Task objective: The entries contain pictures, which should not appear in the copy; everything else must be reproduced exactly.
☆ ☆ ☆ ☆
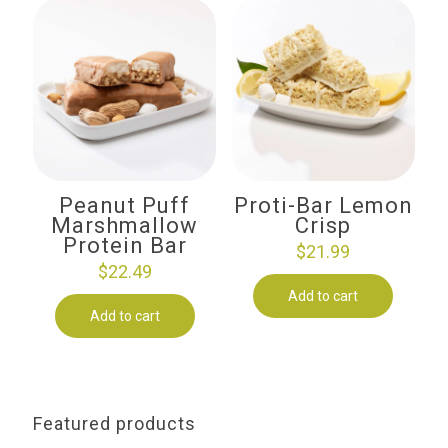
Peanut Puff
Proti-Bar Lemon
Marshmallow
Crisp
Protein Bar
$
21.99
$
22.49
Add to cart
Add to cart
Featured products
☆ ☆ ☆ ☆
Result of this exercise:
Peanut Puff
Proti-Bar Lemon
Marshmallow
Crisp
Protein Bar
$
21.99
$
22.49
Add to cart
Add to cart
Featured products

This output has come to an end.